What is expected: Check each line below for the word "justice", and copy those that have it.
Start of Block
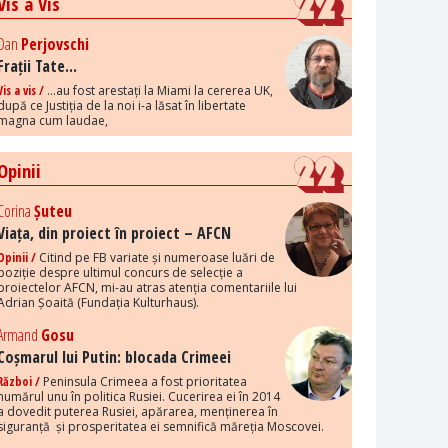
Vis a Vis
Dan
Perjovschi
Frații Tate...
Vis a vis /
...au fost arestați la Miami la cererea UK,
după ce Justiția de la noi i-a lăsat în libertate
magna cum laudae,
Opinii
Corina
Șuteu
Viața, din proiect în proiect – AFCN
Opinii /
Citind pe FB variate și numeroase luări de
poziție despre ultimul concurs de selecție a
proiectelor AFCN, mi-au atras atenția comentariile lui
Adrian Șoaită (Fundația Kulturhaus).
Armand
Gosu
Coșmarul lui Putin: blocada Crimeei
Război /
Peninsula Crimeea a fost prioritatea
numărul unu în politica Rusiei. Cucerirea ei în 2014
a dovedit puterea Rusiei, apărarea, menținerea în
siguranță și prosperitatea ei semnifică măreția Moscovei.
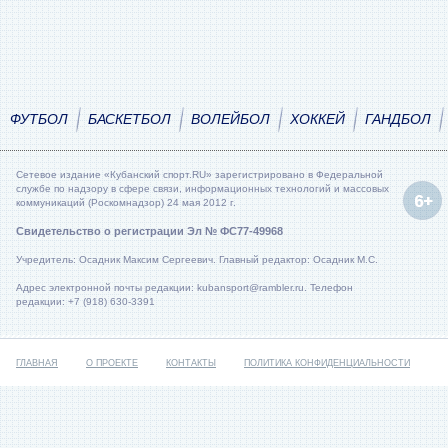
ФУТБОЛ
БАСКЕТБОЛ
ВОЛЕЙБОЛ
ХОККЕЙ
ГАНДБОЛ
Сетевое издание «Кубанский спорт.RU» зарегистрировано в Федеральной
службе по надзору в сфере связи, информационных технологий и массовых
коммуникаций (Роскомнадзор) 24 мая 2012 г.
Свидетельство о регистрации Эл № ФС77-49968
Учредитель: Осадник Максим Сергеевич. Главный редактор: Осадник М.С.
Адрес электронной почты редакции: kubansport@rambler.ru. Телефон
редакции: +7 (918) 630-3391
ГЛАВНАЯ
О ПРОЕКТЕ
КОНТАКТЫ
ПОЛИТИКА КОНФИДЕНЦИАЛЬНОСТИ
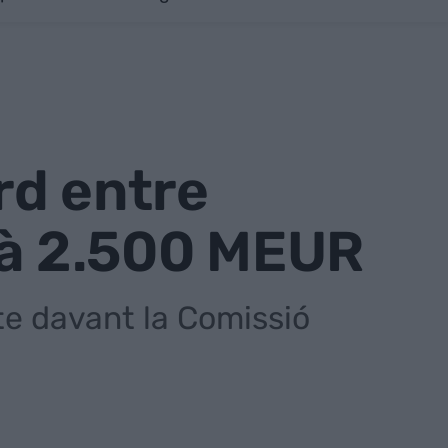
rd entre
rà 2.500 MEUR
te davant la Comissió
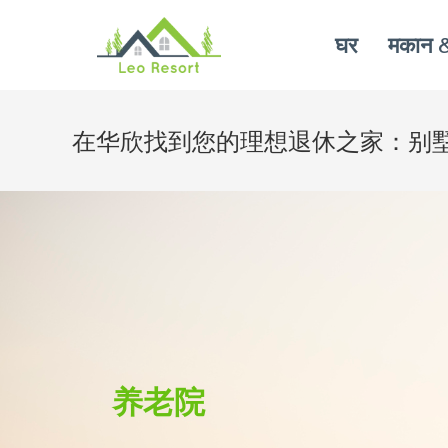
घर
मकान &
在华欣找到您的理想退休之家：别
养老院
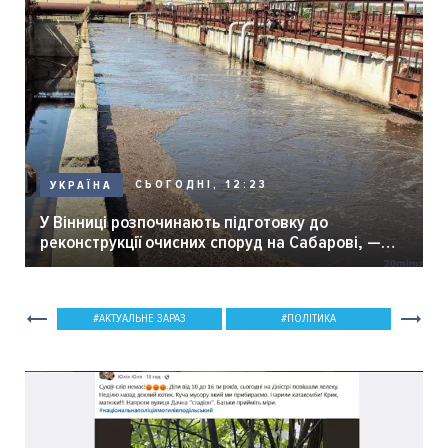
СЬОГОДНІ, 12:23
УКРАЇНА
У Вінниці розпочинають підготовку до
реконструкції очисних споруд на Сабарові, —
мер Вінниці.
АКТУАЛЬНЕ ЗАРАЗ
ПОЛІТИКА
End of Block
Start of Block
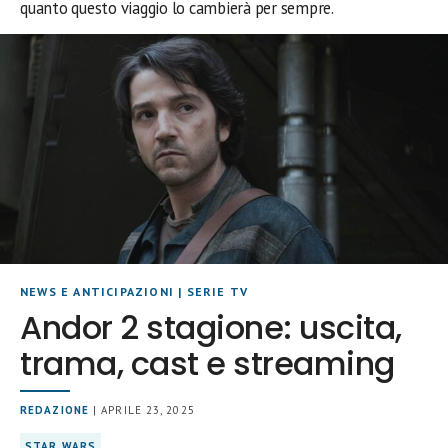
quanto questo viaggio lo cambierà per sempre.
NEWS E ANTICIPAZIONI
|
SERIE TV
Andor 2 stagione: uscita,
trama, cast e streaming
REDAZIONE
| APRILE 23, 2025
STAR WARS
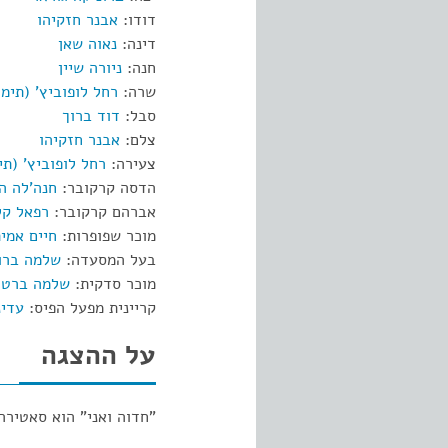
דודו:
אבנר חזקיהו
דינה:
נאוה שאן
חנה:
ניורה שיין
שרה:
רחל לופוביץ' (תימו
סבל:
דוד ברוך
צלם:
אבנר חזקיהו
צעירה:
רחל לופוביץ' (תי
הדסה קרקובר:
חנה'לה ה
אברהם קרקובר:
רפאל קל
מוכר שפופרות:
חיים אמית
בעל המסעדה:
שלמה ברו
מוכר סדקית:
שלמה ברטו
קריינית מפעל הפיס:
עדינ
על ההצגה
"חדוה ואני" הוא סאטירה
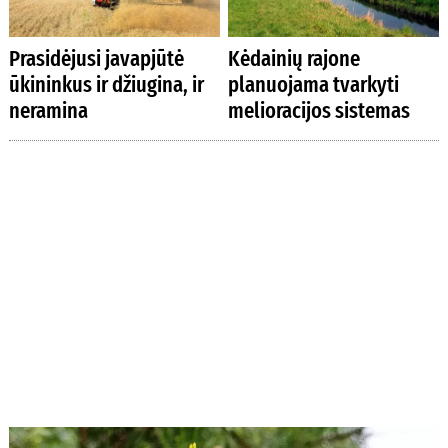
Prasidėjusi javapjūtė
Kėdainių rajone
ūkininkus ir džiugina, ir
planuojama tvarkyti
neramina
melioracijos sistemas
End of Block
Start of Block
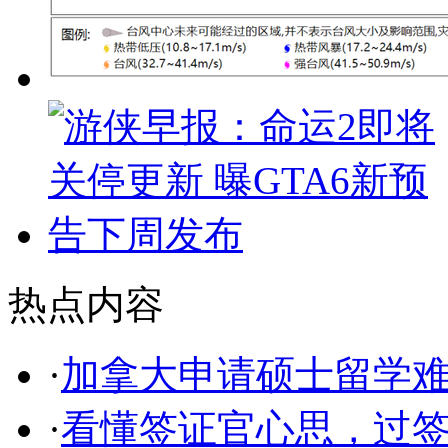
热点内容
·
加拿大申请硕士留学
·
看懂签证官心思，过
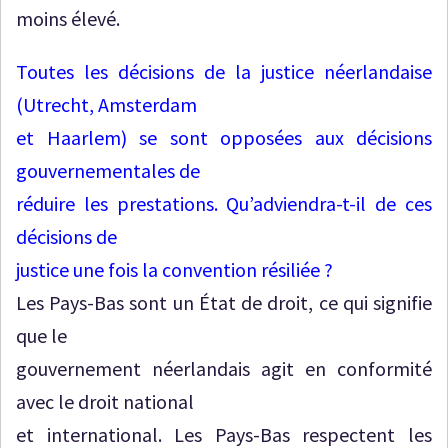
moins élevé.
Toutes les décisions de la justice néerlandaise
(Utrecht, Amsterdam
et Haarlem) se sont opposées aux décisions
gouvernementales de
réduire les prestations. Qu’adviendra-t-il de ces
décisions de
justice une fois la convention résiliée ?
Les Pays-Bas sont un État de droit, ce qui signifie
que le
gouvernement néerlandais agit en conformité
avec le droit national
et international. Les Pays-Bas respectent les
End of Block
Response area:
Toutes les décisions de la justice néerlandaise
justice une fois la convention résiliée ?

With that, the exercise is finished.